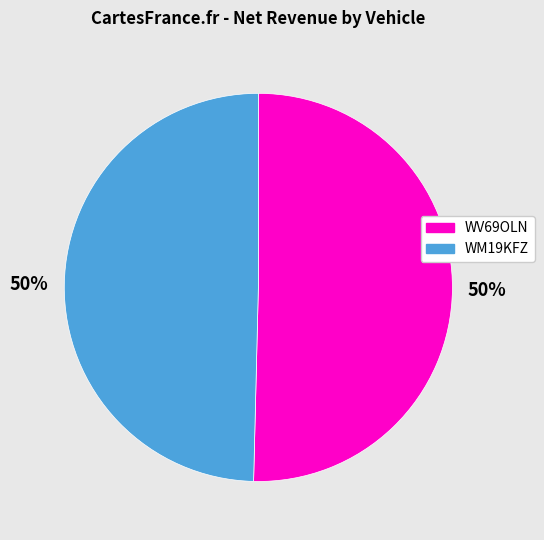

Approximately how many times larger is the value at WV69OLN compared to WM19KFZ?

1.0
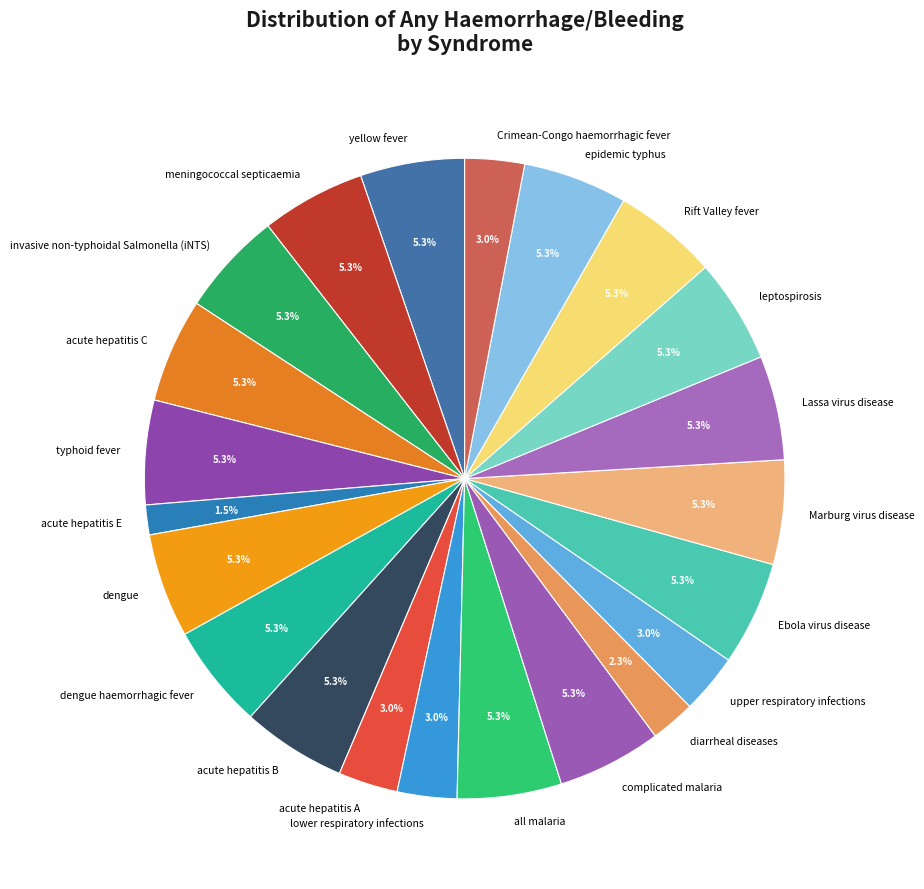

What percentage is the yellow fever slice, to the nearest percent?

5%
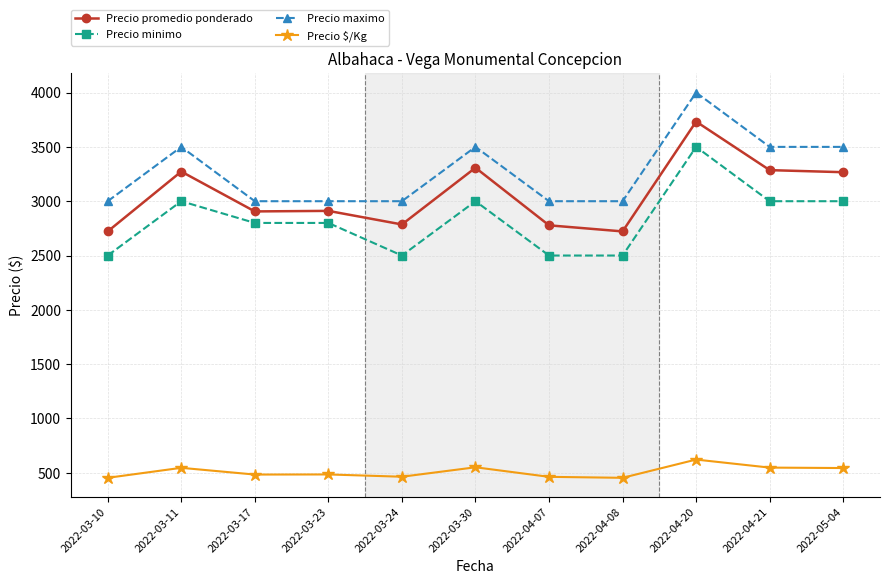

Does the chart have visible grid lines?

Yes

- [Work to be completed] Rewrite all of the entries above with "slice" replaced by "segment" and everything else unchanged. Leave the pictures out.

- [Solution to this exercise]
Approximately how many times larger is the value at WV69OLN compared to WM19KFZ?

1.0

What percentage is the yellow fever segment, to the nearest percent?

5%

Does the chart have visible grid lines?

Yes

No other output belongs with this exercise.